**What to work on**. Would you retype the entries from the first line to the line bearing "left front paw: (399, 592)", both included, leaving out every picture?
------------------------
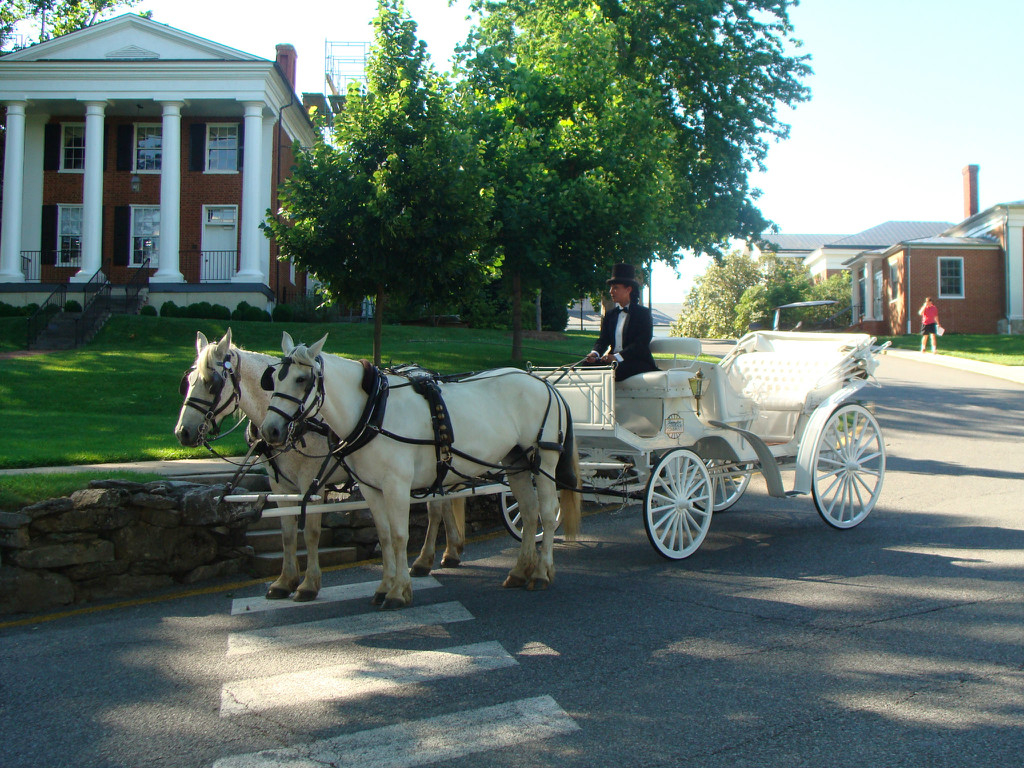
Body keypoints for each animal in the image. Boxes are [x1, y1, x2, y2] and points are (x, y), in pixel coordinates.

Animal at [174, 329, 466, 602]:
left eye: (212, 383)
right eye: (187, 382)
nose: (182, 432)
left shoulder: (311, 482)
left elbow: (311, 533)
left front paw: (308, 584)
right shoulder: (279, 484)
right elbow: (287, 533)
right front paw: (284, 581)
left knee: (435, 509)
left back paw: (425, 559)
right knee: (443, 501)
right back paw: (451, 549)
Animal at [260, 333, 581, 610]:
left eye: (302, 379)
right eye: (274, 378)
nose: (269, 430)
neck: (374, 409)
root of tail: (543, 383)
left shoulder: (397, 485)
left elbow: (400, 535)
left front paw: (399, 592)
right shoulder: (371, 488)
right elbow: (384, 536)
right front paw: (384, 587)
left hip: (543, 461)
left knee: (547, 512)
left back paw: (541, 572)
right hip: (516, 462)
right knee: (528, 511)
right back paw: (519, 571)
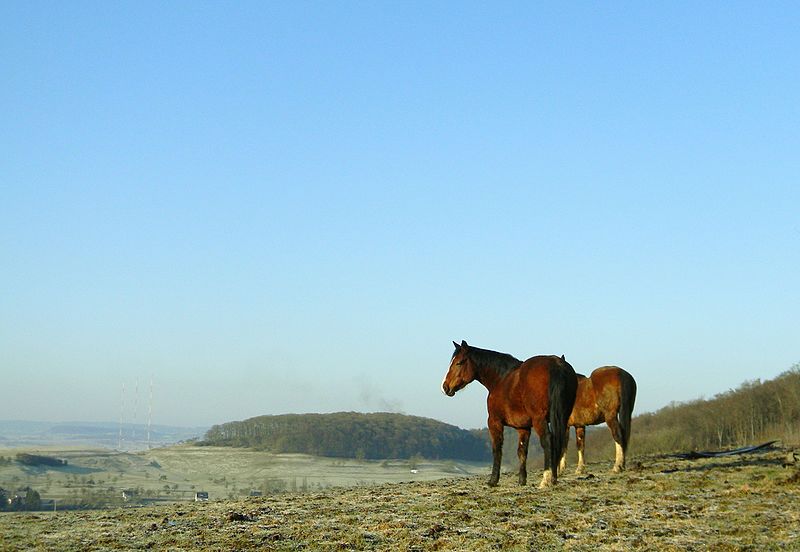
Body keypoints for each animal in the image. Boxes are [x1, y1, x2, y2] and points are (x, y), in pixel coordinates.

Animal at [440, 340, 580, 488]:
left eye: (459, 362)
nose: (445, 387)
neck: (500, 379)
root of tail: (556, 365)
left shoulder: (494, 422)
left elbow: (497, 449)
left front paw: (493, 480)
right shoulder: (523, 427)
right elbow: (522, 451)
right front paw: (521, 480)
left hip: (540, 420)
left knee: (547, 440)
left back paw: (545, 479)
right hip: (562, 417)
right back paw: (554, 478)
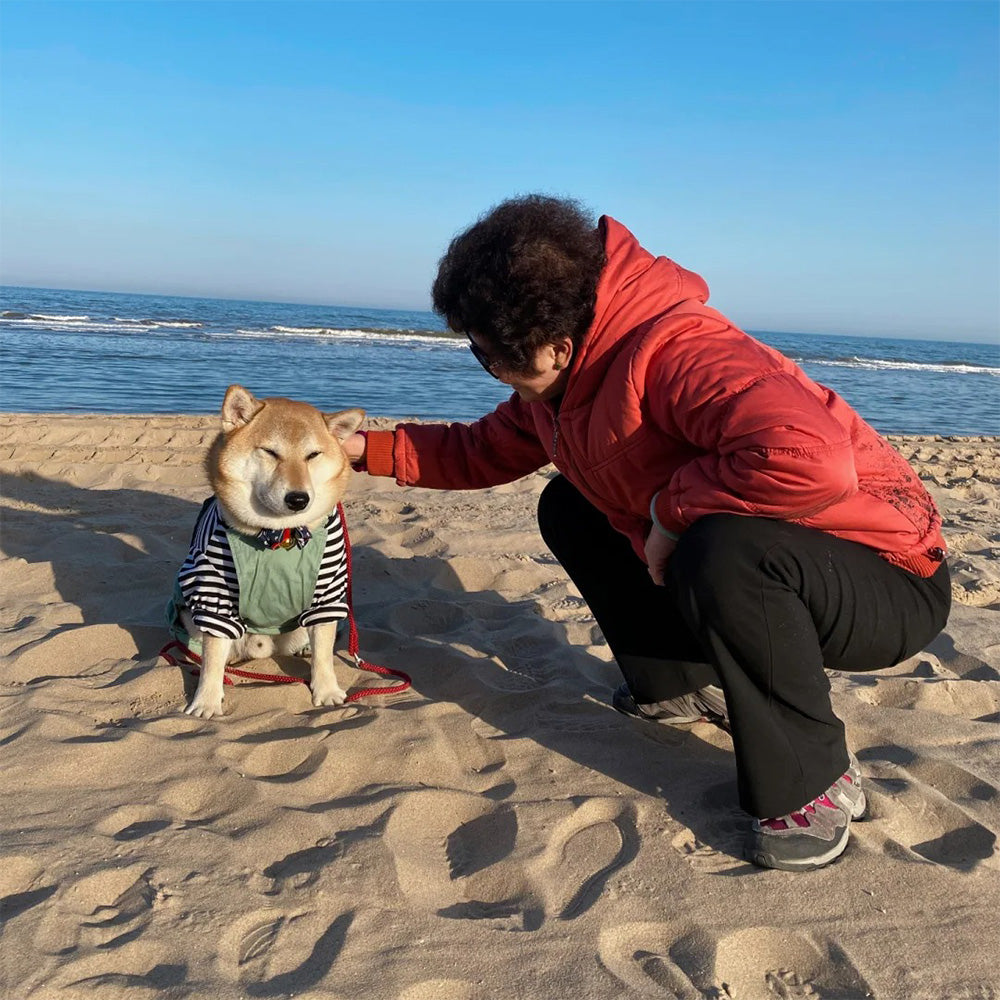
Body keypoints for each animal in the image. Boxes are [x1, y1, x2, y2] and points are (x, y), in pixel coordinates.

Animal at [170, 382, 366, 720]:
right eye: (271, 452)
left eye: (313, 455)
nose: (298, 499)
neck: (279, 537)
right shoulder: (214, 592)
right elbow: (212, 657)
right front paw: (206, 700)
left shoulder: (327, 591)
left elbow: (325, 653)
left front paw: (327, 691)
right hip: (189, 614)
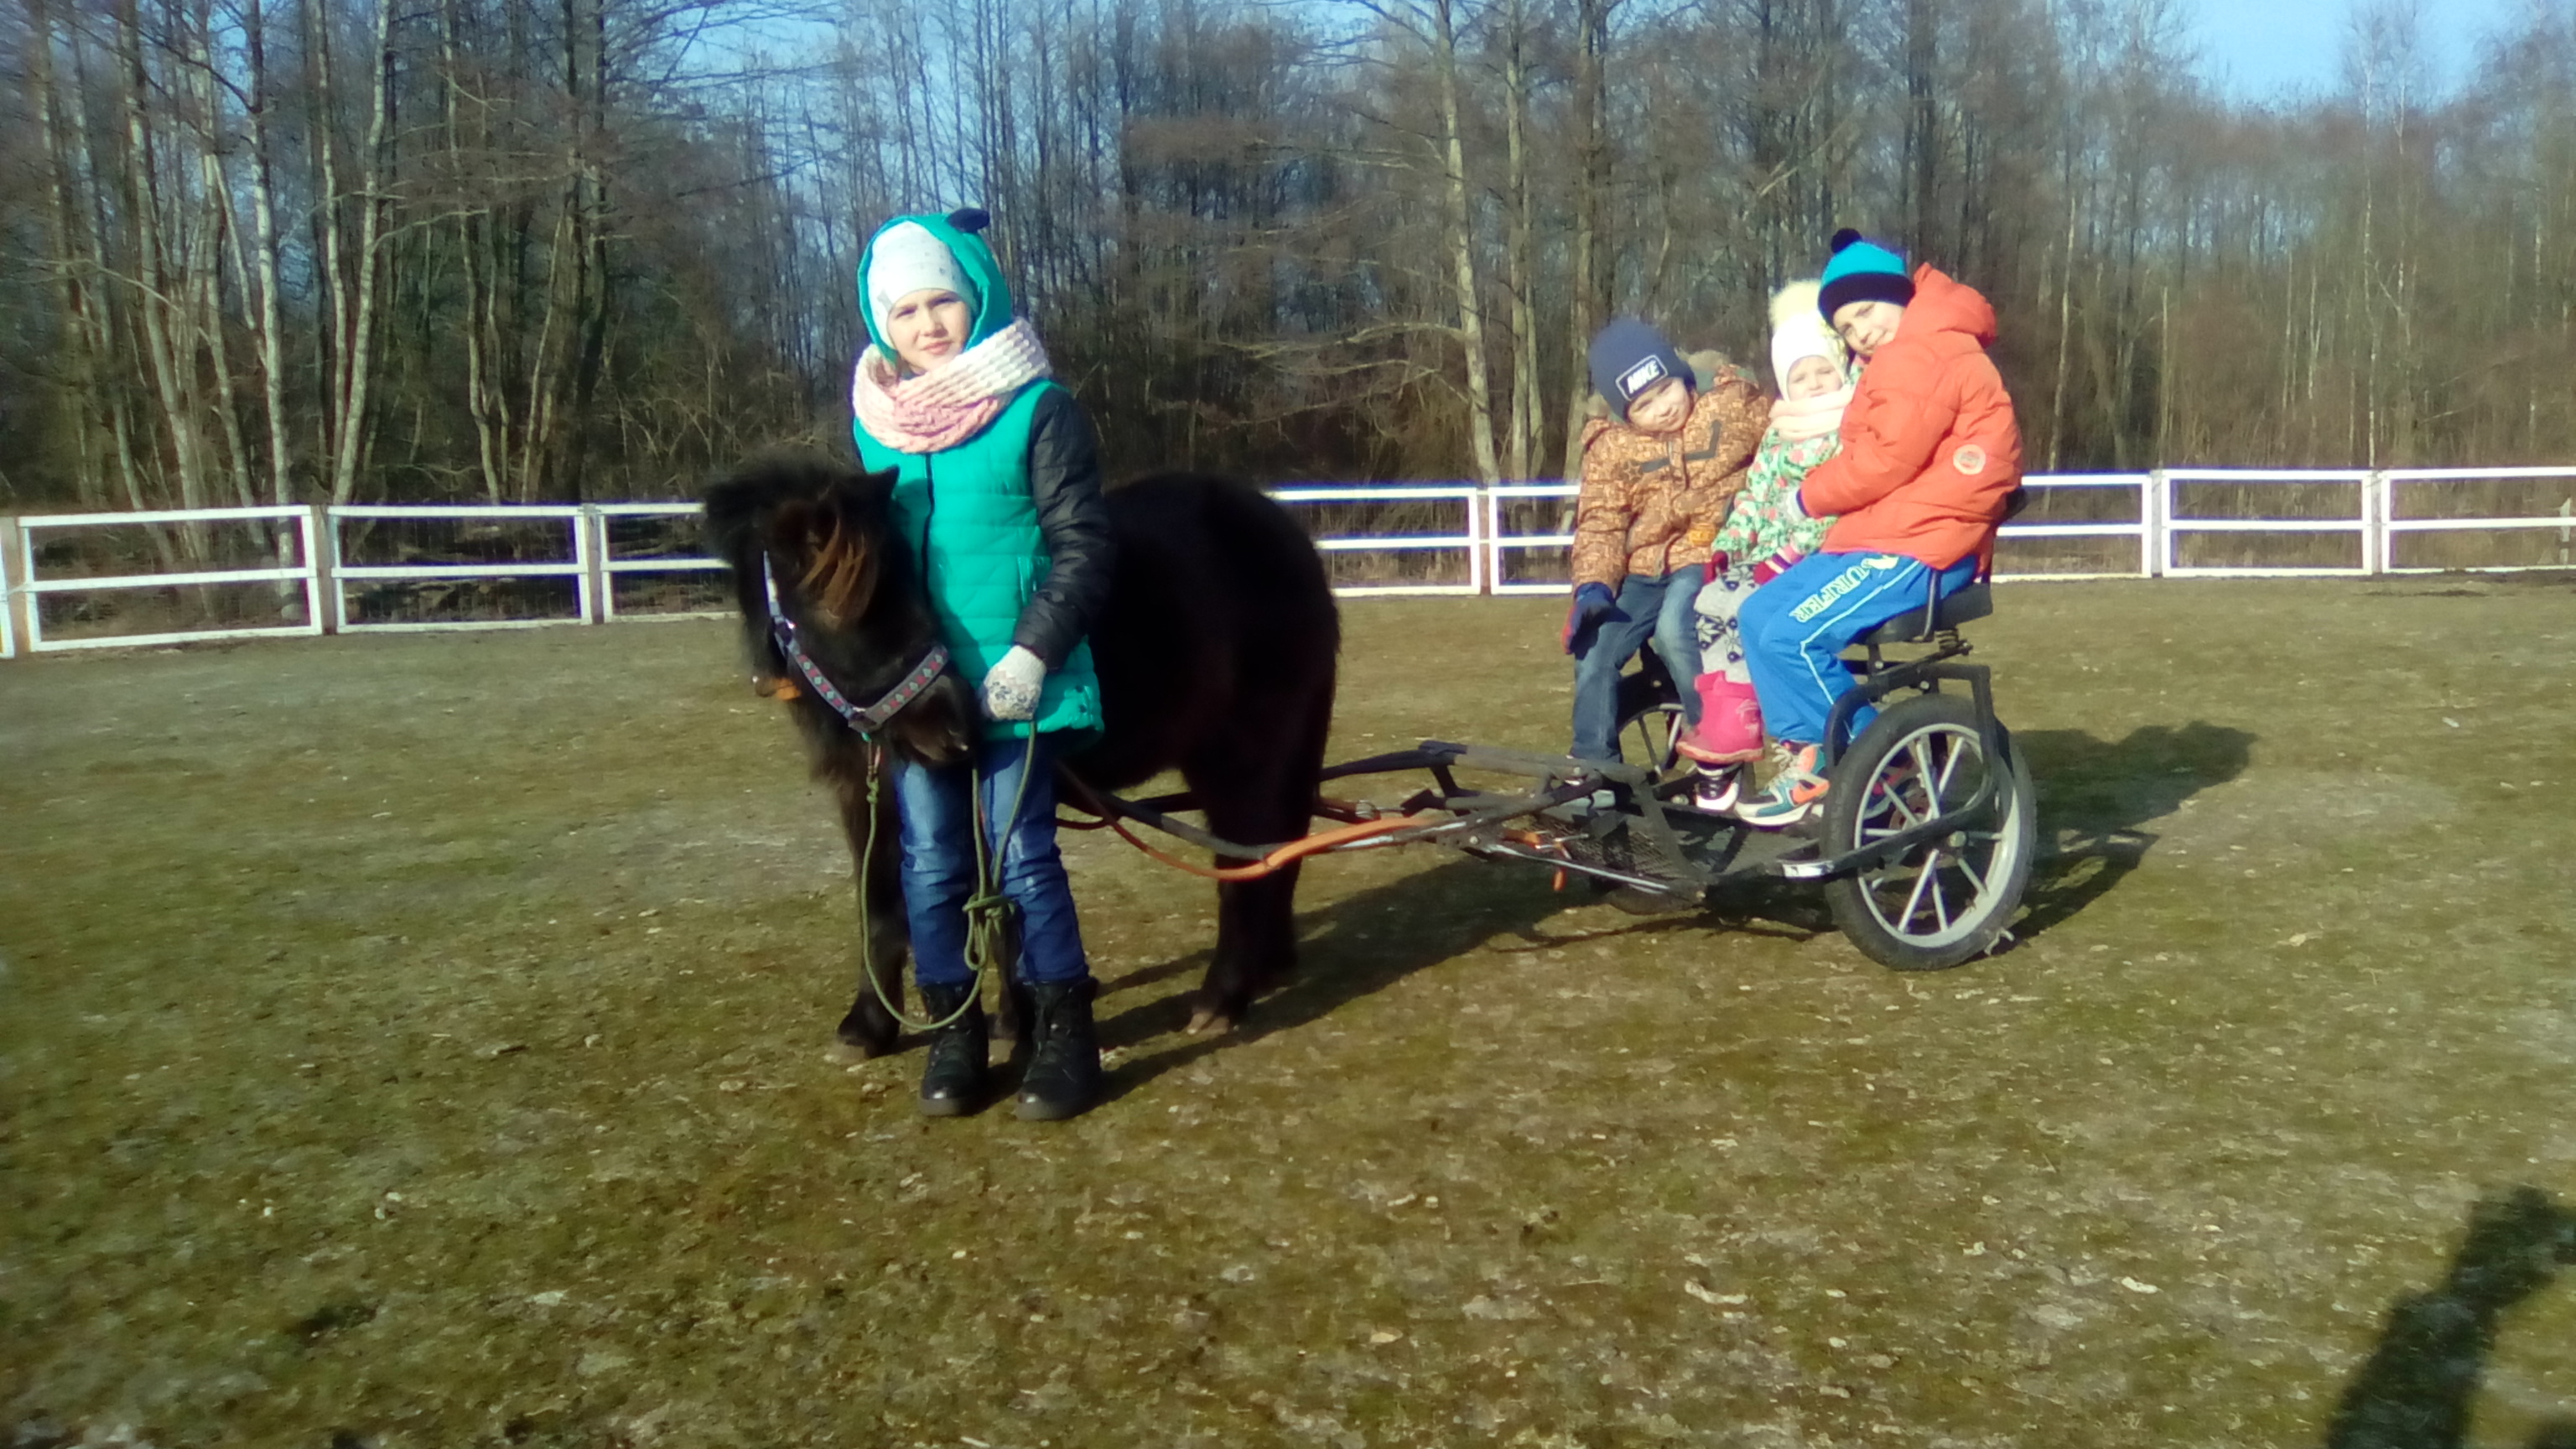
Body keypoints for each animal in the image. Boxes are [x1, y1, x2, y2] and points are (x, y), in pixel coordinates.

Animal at [705, 454, 1349, 1046]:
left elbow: (999, 911)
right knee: (1277, 845)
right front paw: (868, 1027)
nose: (957, 728)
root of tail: (1288, 538)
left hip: (1242, 757)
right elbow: (880, 908)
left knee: (1246, 861)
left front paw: (1017, 1025)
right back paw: (1270, 966)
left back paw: (1223, 997)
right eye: (840, 604)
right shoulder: (866, 797)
------------------------
**Task solution**.
Body keypoints for each animal in the image. Boxes are [x1, y1, x2, y2] and points are (x, y), in pixel coordinates.

Animal at [174, 329, 466, 602]:
left eye: (212, 383)
right eye: (187, 382)
nose: (182, 432)
left shoulder: (311, 482)
left elbow: (311, 533)
left front paw: (308, 584)
right shoulder: (279, 484)
right elbow: (287, 533)
right front paw: (284, 581)
left knee: (435, 509)
left back paw: (425, 559)
right knee: (443, 501)
right back paw: (451, 549)
Animal at [260, 333, 581, 610]:
left eye: (302, 379)
right eye: (274, 378)
nose: (269, 430)
neck: (374, 409)
root of tail: (543, 383)
left shoulder: (397, 485)
left elbow: (400, 535)
left front paw: (399, 592)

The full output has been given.